◆ Your task
Scan the records for the word "için". Copy each line that includes it.

◆ Records for this task
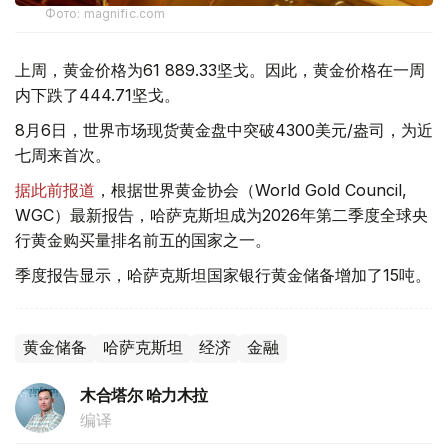
Фото: magnific.com
上周，黄金价格为61 889.33坚戈。因此，黄金价格在一周
内下跌了444.71坚戈。
8月6日，世界市场现货黄金盘中突破4300美元/盎司，为近
七周来首次。
据此前报道
，根据世界黄金协会（World Gold Council,
WGC）最新报告，哈萨克斯坦成为2026年第二季度全球央
行黄金购买量排名前五的国家之一。
季度报告显示，哈萨克斯坦国家银行黄金储备增加了15吨。
黄金储备
哈萨克斯坦
经济
金融
木合塔尔 哈力木拉
编译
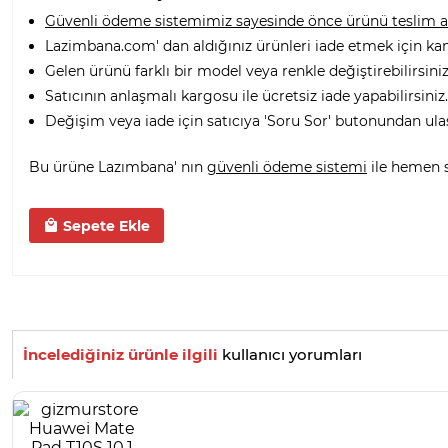
Güvenli ödeme sistemimiz sayesinde önce ürünü teslim alı
Lazimbana.com' dan aldığınız ürünleri iade etmek için ka
Gelen ürünü farklı bir model veya renkle değiştirebilirsiniz
Satıcının anlaşmalı kargosu ile ücretsiz iade yapabilirsiniz.
Değişim veya iade için satıcıya 'Soru Sor' butonundan ula
Bu ürüne Lazımbana' nın
güvenli ödeme sistemi
ile hemen sa
Sepete Ekle
İncelediğiniz ürünle ilgili
kullanıcı yorumları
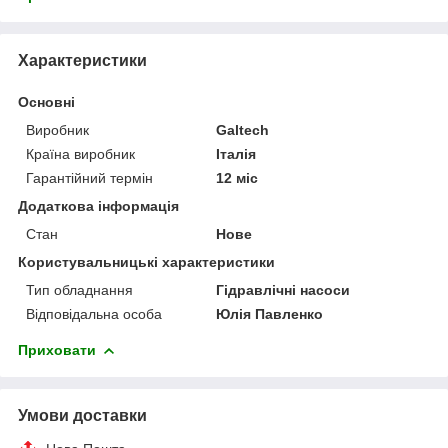
Характеристики
Основні
Виробник
Galtech
Країна виробник
Італія
Гарантійний термін
12 міс
Додаткова інформація
Стан
Нове
Користувальницькі характеристики
Тип обладнання
Гідравлічні насоси
Відповідальна особа
Юлія Павленко
Приховати
Умови доставки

◆ Result of this exercise
Lazimbana.com' dan aldığınız ürünleri iade etmek için ka
Değişim veya iade için satıcıya 'Soru Sor' butonundan ula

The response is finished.